Germany

Arno Borst

1996 Balzan Prize for History: Medieval Cultures

Through his diversified studies of great originality and depth, Arno Borst has given an enormous stimulus to research on medieval culture. His extraordinary ability to interpret the source material has enabled specialists as well as a wider range of readers to broaden their knowledge of a great period in the history of Europe.

The biography of Arno Borst (1925 – 2007) is not particularly rich in great worldly events. He began his studies in Göttingen immediately after the Second World War, attending the lessons of the Medieval scholar Percy Ernst Schramm and the Oriental scholar Hans Heinrich Schaeder. He completed his studies in 1951 with a dissertation entitled Die Katharer, a work of fundamental importance which immediately made him famous. He then passed the next ten years at Münster in Westphalia, under the guidance of Herbert Grundmann. In that period, he passed his university teaching degree with Turmbau von Babel, a work which represented The History of the Opinions on the Origins and the Multiplicity of Languages and Peoples. It has been calculated that for the actual writing of the six volumes which make up this work, approximately 10,000 books and research papers were consulted. Borst’s first assignment brought him to Erlangen, dose to his Franconian homeland. Six years later, he moved on to Constance, where a new university had just been founded, and there, in that land laying on the borders of Germany, Switzerland, and Austria, he has remained until today, notwithstanding many enticing offers.

Borst has always carried out an active role in the administration of scientific research. He is a member of the central direction of the Monumenta Germaniae Historica, for example. Yet, his tendency is to remain isolated, dedicating himself to the life of a scholar, a researcher in a totally anomalous manner. This in itself explains the three principal characteristics of his work: its enormous bulk, the extraordinary meticulosity with which he returns to the original sources, and his brilliant style.

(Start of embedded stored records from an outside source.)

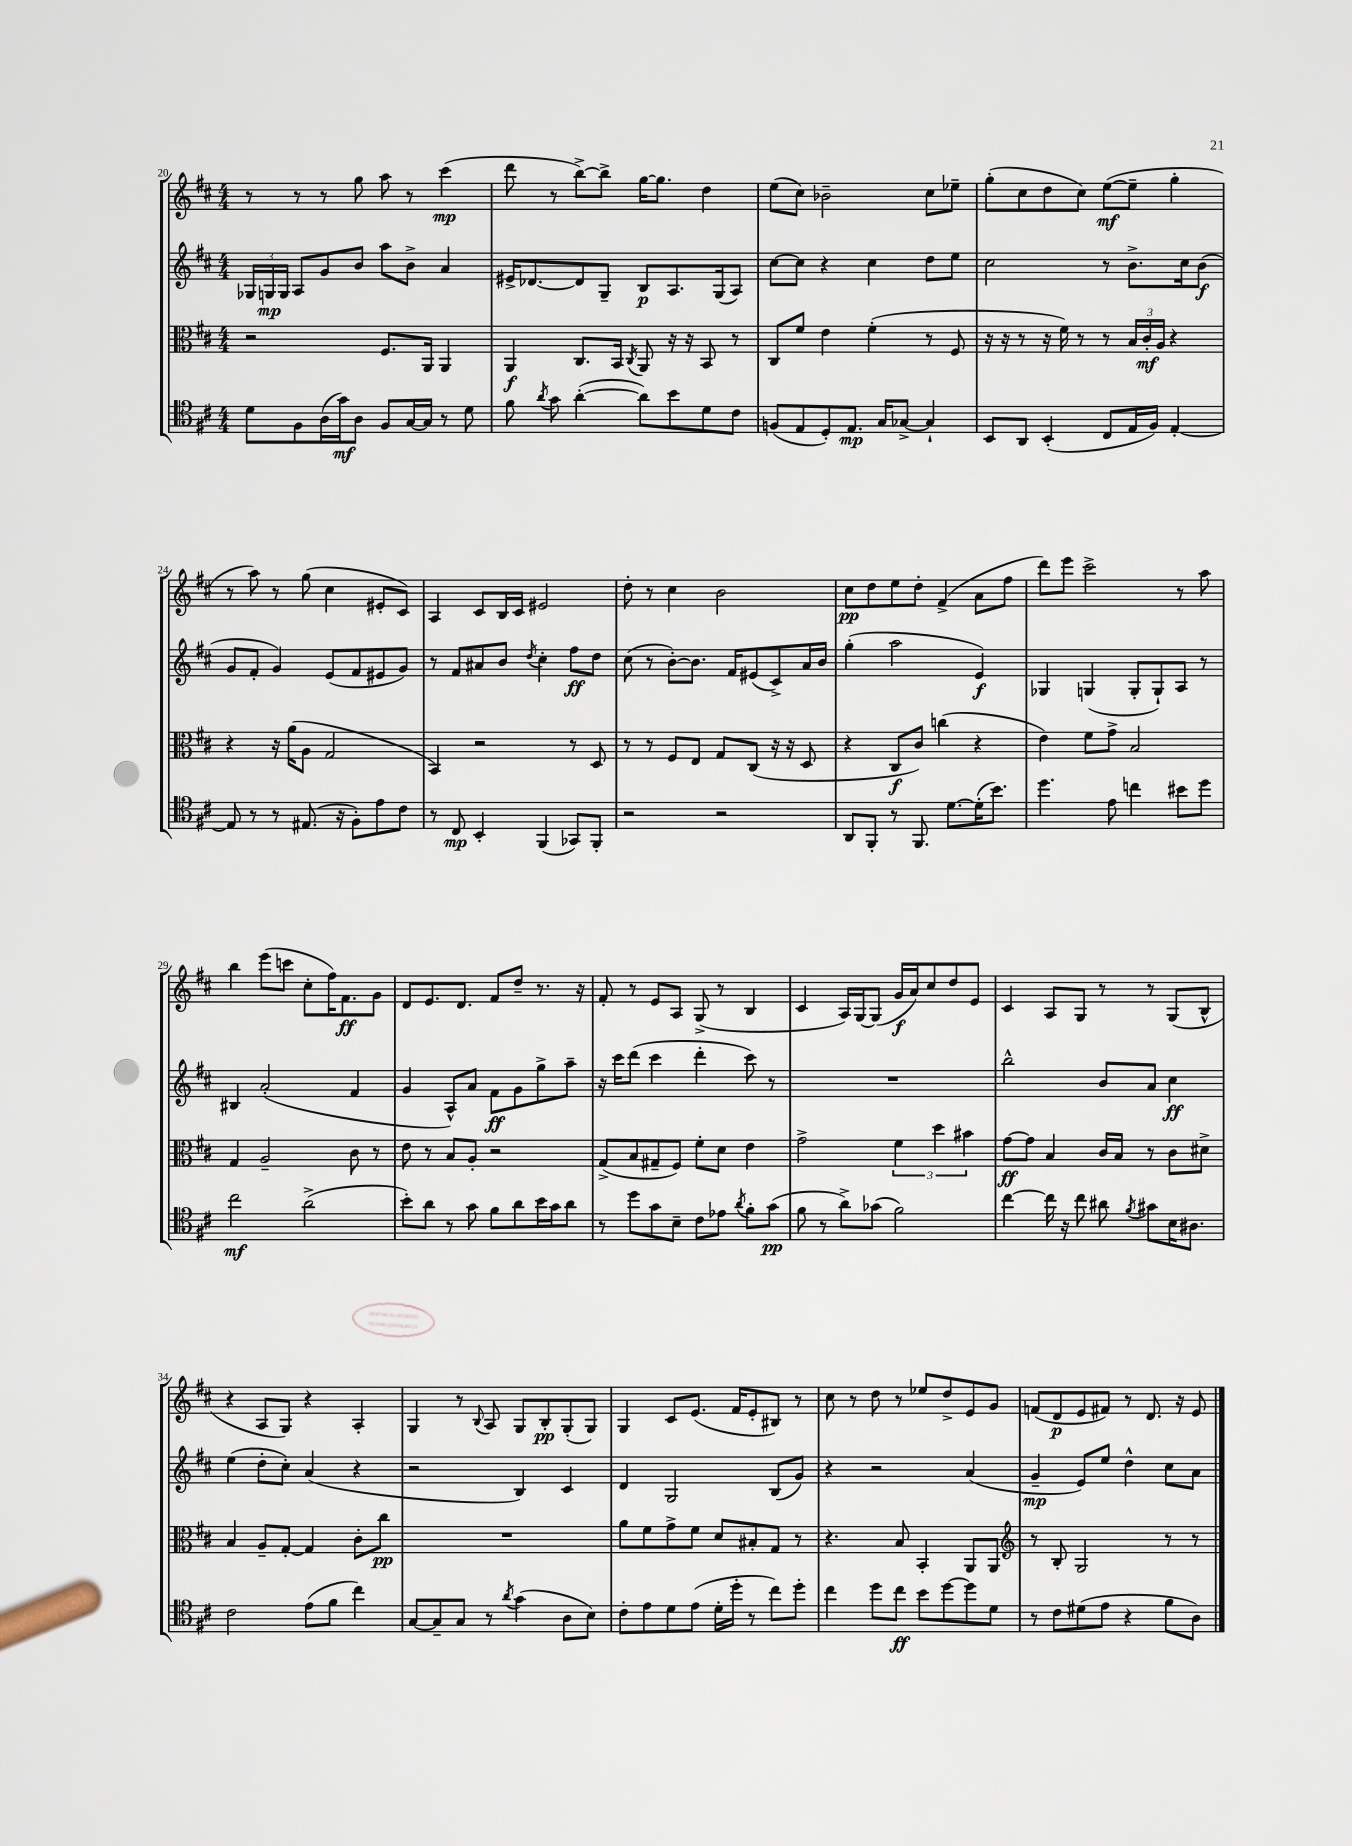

**kern	**kern	**kern	**kern
*staff4	*staff3	*staff2	*staff1
*clefC4	*clefC3	*clefG2	*clefG2
*k[f#c#]	*k[f#c#]	*k[f#c#]	*k[f#c#]
*M4/4	*M4/4	*M4/4	*M4/4
8d\L	2r	24G-/LL	8r
.	.	24G/	.
.	.	24G/JJ	.
8F#\	.	8A/L	8r
(16A\L	.	8g/	8r
16g\J)	.	.	.
8A\J	.	8b/J	8gg\
8F#/L	8.F#/L	8aa\L	8aa\
[16G/L	.	8b^\J	8r
16G/]JJ	16AA/Jk	.	.
8r	4AA/	4a/	(4ccc#\
8d\	.	.	.
=	=	=	=
8f#\	4AA/	16e#^/LK	8ddd\
.	.	[8.d-/	.
8qa/	.	.	.
8g\	.	.	8r
([4a'\	8.C#/L	8d-/]	[8bb^\L)
.	.	8G~/J	8bb^\]J
.	16BB/Jk	.	.
.	8qC#/	.	.
8a\]L)	8AA/	8B/L	[16gg\LK
.	.	.	8.gg\]J
8b\	16r	8.A/	.
.	16r	.	.
8d\	8BB/	.	4dd\
.	.	(16G/k	.
8c#\J	8r	8A/J)	.
=	=	=	=
(8F/L	8C#/L	[8cc#\L	(8ee\L
8E/	8f#/J	8cc#\]J	8cc#\J)
8D'/)	4e\	4r	2b-~\
8.E/J	.	.	.
.	(4f#'\	4cc#\	.
16G/LK	.	.	.
[8G-^/J	.	.	.
4G-`/]	8r	8dd\L	8cc#\L
.	8F#/	8ee\J	8ee-~\J
=	=	=	=
8BB/L	16r	2cc#\	(8gg'\L
.	16r	.	.
8AA/J	8r	.	8cc#\
(4BB'/	16r	.	8dd\
.	16f#\)	.	.
.	8r	.	8cc#\J)
8C#/L	8r	8r	([8ee\L
16E/L	24B/LL	8.b^\L	8ee~\]J
.	24c#'/	.	.
16F#/JJ)	.	.	.
.	24A/JJ	.	.
[4E'/	4r	.	4gg'\
.	.	16cc#\k	.
.	.	(8b\J	.
=	=	=	=
8E/]	4r	8g/L	8r
8r	.	8f#'/J	8aa\)
8r	16r	4g/)	8r
.	(16a\LK	.	.
(8.E#/	8A\J	.	(8gg\
.	2G/	(8e/L	4cc#\
16r	.	.	.
8F#'\L)	.	8f#/	.
8e\	.	8e#/	8e#'/L
8c#\J	.	8g/J)	8c#/J)
=	=	=	=
8r	4BB/)	8r	4A/
8C#/	.	8f#/L	.
4BB'/	2r	8a#/	8c#/L
.	.	8b/J	16B/L
.	.	.	16c#/JJ
.	.	8qdd/	.
(4FF#/	.	4cc#'\	2e#/
8GG-/L)	8r	8ff#\L	.
8FF#'/J	8D/	8dd\J	.
=	=	=	=
2r	8r	(8cc#\	8dd'\
.	8r	8r	8r
.	8F#/L	[8b'\L)	4cc#\
.	8E/J	8.b\]J	.
2r	8G/L	.	2b\
.	.	16f#/LK	.
.	(8C#/J	(8e#/	.
.	16r	8c#^/)	.
.	16r	.	.
.	8D/	16a/L	.
.	.	16b/JJ	.
=	=	=	=
8AA/L	4r	(4gg'\	8cc#\L
8FF#'/J	.	.	8dd\
8r	8C#/L	2aa\	8ee\
8.FF#/	8c#/J)	.	8dd'\J
.	(4cc\	.	(4f#^/
[8.d\L	.	.	.
(16d'\]K	4r	4e/)	8a\L
8.b\J)	.	.	.
.	.	.	8ff#\J
=	=	=	=
4.dd\	4e\)	4G-/	8ddd\L)
.	.	.	8eee\J
.	8f#\L	(4G/	2ccc#^\
8e\	8g^\J	.	.
4cc\	2B/	8G'/L	.
.	.	8G`/)	.
8b#\L	.	8A/J	8r
8dd\J	.	8r	8aa\
=	=	=	=
2cc#\	4G/	4B#/	4bb\
.	2A~/	(2a'/	(8eee\L
.	.	.	8ccc\J
(2a^\	.	.	8cc#'\L
.	.	.	16ff#\K)
.	.	.	8.f#\
.	8c#\	4f#/	.
.	8r	.	8g\J
=	=	=	=
8b'\L)	8e\	4g/	8d/L
8a\J	8r	.	8.e/
8r	8B/L	8A^^/L)	.
.	.	.	8.d/J
8g\	8A'/J	8a/J	.
8f#\L	2r	8f#\L	8f#/L
8a\	.	8g\	8dd~/J
16b\L	.	8gg^\	8.r
16g\J	.	.	.
8a\J	.	8aa~\J	.
.	.	.	16r
=	=	=	=
8r	(8G^/L	16r	8f#'/
.	.	16ccc#\LK	.
8dd\L	8B/	(8ddd\J	8r
8g\	8G#~/	4ccc#\	8e/L
8B~\J	8F#/J)	.	8A/J
8c#\L	8f#'\L	4ddd'\	(8G^/
8e-\J	8d\J	.	8r
8qa/	.	.	.
8f#'\L	4e\	8ccc#\)	4B/
(8g\J	.	8r	.
=	=	=	=
8f#\	2g^\	1r	4c#/
8r	.	.	.
8a^\L)	.	.	16A/LL)
.	.	.	[16G/J
(8g-\J	.	.	(8G/]J
2f#\)	6f#\	.	16g/LL
.	.	.	16a/J)
.	.	.	8cc#/
.	6dd\	.	.
.	.	.	8dd/
.	6b#\	.	.
.	.	.	8e/J
=	=	=	=
[4cc#\	[8g\L	2bb^^\	4c#/
.	8g\]J	.	.
16cc#\]	4B/	.	8A/L
16r	.	.	.
8cc#\	.	.	8G/J
8a#\	16c#/LL	8b/L	8r
.	16B/JJ	.	.
8qf#/	.	.	.
8g#\L	8r	8a/J	8r
16B\K	8c#\L	4cc#\	(8G/L
8.A#\J	.	.	.
.	8d#^\J	.	8B^^/J
=	=	=	=
2c#\	4B/	(4ee\	4r
.	8A~/L	8dd'\L	8A/L
.	[8G'/J	8cc#'\J)	8G/J)
(8e\L	4G/]	(4a/	4r
8f#\J	.	.	.
4cc#\)	8c#'\L	4r	4A'/
.	8cc#\J	.	.
=	=	=	=
[8G/L	1r	2r	4G/
8G~/]	.	.	.
8G/J	.	.	8r
.	.	.	8qqB/
8r	.	.	8A/
8qa/	.	.	.
(4g\	.	4B/)	8G/L
.	.	.	8B'/
8A\L	.	4c#/	(8G'/
8B\J)	.	.	8G/J)
=	=	=	=
8c#'\L	8a\L	4d/	4G/
8e\	8f#\	.	.
8d\	8g^\	2G/	8c#/L
(8e\J	8f#\J	.	(8.e/J
16d'\LL	8d/L	.	.
16dd'\JJ	.	.	16f#/LK
8r	8B#'/	.	8e'/
8cc#\L)	8G/J	(8B/L	8B#/J)
8dd'\J	8r	8g/J)	8r
=	=	=	=
4cc#\	4.r	4r	8cc#\
.	.	.	8r
8dd\L	.	2r	8dd\
8cc#\J	8B/	.	8r
8b\L	4BB'/	.	8ee-/L
[8dd\	.	.	8dd^/
8dd\]	8AA/L	(4a/	8e/
8d\J	8AA/J	.	8g/J
=	=	=	=
*	*clefG2	*	*
8r	8r	4g~/	(8f/L
8c#\L	8B'/	.	8d/
(8d#\	2G/	8e/L)	8e/
8e\J	.	8ee/J	8f#/J)
4r	.	4dd^^\	8r
.	.	.	8.d/
8f#\L	8r	8cc#\L	.
.	.	.	16r
8A\J)	8r	8a\J	8e/
==	==	==	==
*-	*-	*-	*-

Borst is a first-rate historian of civilization, and his writings have taken into equal account all the European countries. He has repeatedly dedicated himself to those regions which were related to his academic whereabouts. Thus, his book on the legend of Sebaldo, patron of Nuremberg, was the product of his stay in Erlangen. In the same way, his first years of activity in Constance gave birth to Mönche am Bodensee, a collection of biographies which represents the respective protagonists in their religious and social-cultural context. Just before this, Borst had published his most famous book, Lebensformen un Mittelalter, an enormous survey which, on the base of chosen sources, examines all the fields of human existence, all the social diversifications, and the works of Medieval Europe. The series of his reference works are concentrated on a neglected aspect of medieval education: quadrivium mathematics. The first of these volumes is dedicated to the rediscovery of the Rithmimachia, a widely-diffused game of the Late Middle Ages. The series continues with studies on the astrolabe, an astronomical instrument, and on computus, the calculation of Time.

Borst has never drawn up a historiography. For him, all methods and theories are deeply tied to that which, one by one, became the object of his study. The singular individual, the singular case are at the central point of his interest. From every singular aspect, he seeks to penetrate the universal. He follows all phenomenon with careful reflection, while never over-stepping the bounds. He sees himself as an observer, capable of looking at things both dose up and with the necessary detachment. He has never failed to point out the distance between our times and the Medieval. At the same time, however, he has never lost interest in what the man of yesterday and the man of today have in common: the condicio humana.